I’ve got a few more Sicily-inspired ideas up my sleeve including a take on arancini, various ice cream flavours, and something involving limoncello. I promise I’ll post proper recipes. But for now I’m indulging in the laid-back laziness of post-holiday bliss.

What places have you visited this summer? And what dishes have you been inspired to recreate? Answers on a postcard please.

15 RESPONSES TO Spaghetti alla norma & a dose of Sicilian sunshine

  1. What a lovely description of Sicily! I have married into a Sicilian family and thoroughly enjoyed reading your post. We went to Mallorca but you already know that, given my latest posts.

  2. Lena -

    Oh I love Italian food. I went to France this summer, but the only great food we had was in a small Italian restaurant. I’ll try this soon, I have some sort of an eggplant addiction at the moment…

  3. I haven’t been to Sicily for years and years but I really want to go back – this post has only made me more determined to book a holiday there soon! I love the pasta dish as well; I can see it becoming a staple of my Sicilian eating!

  4. I’ve never been to sicily, but would dearly love to go, particularly after reading this blog. Awesome “recipe” too 😀

  5. I spent two weeks in Tuscany this summer (we got married there). I loved it and would really hope we get to go back some time. If you like beaches have you ever been to southern Tuscany, the Maremma?
    I came back with a couple of small Tuscan cook books but have yet to try any of the recipes. I did come home and cook a few aubergine dishes though.

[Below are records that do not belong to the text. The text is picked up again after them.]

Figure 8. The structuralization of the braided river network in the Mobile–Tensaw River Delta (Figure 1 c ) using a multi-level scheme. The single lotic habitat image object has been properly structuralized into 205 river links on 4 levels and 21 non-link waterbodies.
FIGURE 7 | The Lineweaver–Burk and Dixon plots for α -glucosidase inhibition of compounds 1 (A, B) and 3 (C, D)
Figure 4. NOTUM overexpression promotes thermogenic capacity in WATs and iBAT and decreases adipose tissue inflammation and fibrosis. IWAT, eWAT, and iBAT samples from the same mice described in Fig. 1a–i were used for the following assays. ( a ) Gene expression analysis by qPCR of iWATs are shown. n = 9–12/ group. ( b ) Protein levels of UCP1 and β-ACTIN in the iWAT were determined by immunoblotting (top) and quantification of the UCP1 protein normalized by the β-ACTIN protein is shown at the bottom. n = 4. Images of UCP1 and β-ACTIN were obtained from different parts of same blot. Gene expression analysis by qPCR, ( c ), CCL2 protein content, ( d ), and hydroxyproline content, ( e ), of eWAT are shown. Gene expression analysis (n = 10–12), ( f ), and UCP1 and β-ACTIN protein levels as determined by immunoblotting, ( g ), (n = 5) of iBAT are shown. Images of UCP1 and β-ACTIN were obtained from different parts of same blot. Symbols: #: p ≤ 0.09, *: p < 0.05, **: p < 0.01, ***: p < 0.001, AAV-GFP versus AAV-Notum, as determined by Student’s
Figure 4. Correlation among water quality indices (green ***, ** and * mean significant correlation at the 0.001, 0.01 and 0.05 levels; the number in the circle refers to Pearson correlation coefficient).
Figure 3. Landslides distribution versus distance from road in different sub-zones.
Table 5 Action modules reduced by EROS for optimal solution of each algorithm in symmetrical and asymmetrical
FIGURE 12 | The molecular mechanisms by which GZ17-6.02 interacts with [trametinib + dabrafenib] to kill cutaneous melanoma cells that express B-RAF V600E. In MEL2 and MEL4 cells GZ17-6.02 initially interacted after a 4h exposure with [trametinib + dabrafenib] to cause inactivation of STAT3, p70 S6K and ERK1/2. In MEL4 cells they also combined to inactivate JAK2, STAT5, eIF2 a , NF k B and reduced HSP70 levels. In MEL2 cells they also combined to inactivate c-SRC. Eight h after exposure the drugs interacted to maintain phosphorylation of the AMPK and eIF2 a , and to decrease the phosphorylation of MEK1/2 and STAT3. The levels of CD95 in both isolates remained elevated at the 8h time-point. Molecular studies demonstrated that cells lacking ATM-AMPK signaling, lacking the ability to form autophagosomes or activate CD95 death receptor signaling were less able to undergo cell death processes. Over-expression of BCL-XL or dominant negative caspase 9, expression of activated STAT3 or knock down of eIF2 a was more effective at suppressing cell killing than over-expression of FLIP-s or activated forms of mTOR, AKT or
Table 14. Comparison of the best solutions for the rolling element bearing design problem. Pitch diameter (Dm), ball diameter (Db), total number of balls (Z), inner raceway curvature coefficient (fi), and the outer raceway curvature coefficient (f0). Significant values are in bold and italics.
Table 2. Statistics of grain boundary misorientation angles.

I love the look of your recipe.

  6. beautiful!
    pray tell, do you have some good sicilian recipes with lemons? i’ve got a bunch at home and i haven’t decided what to do with them!

    • Nuts About Food – glad it passes the seal of Sicilian approval! I loved it so much there, definitely want to go back soon.

      Mrs Garlic Head – if you like aubergines you should try making caponata…another Sicilian speciality.

      London Bakes – I can’t wait to go back and explore some more of the island.

      Frugal Feeding – thanks! I love putting recipes on the blog but that holiday put me in such a lazy mood, and the dish was so simple, it hardly seemed necessary 🙂

      Purely Food – Hard to believe really but I’ve never been to the Tuscan seaside! We have a family tradition of going to Le Marche for a few days of sun, sea and sand every summer so I guess we’ve never managed to squeeze in the Tuscan coast too.

      Poirier – hmmm, I normally use lemons as an extra – salad dressings, squeezed over fish. You could try a lemon sorbet? I used to love getting sorbet stuffed inside a hollowed out lemon when I was little – and it looks so pretty!

  7. Mary -

    Your description of Sicily and its food was really wonderful. This is my first visit to your blog, but having read this and some of your earlier posts, I can tell you that I’ll definitely be back.You’ve created a wonderful spot for your readers to visit and I really enjoyed the time I spent here. I hope you have a wonderful weekend. Blessings…Mary

  8. This is just the kind of food I love eating. Those were some good looking aubergines. Ive got vegetable envy hehe

  9. Ah how I long to go to Italy and eat my way around it! Love your lemon and aubergine pics. Beautiful, or should I say bellissimo!

  10. You’ve just pushed Sicily firmly to the top of my wish list. Last postcard from us; Santorini- the tomato fritters and grilled calimari have totally stolen my heart. Can’t wait to get back into my kitchen and try to make them,

  11. Hello from Italy =) I loved reading your Abou me page! I recognised a lot of what you wrote there: bread is my first love and I love everything baked. I’m still vegetarian, that the only difference I found. Great blog!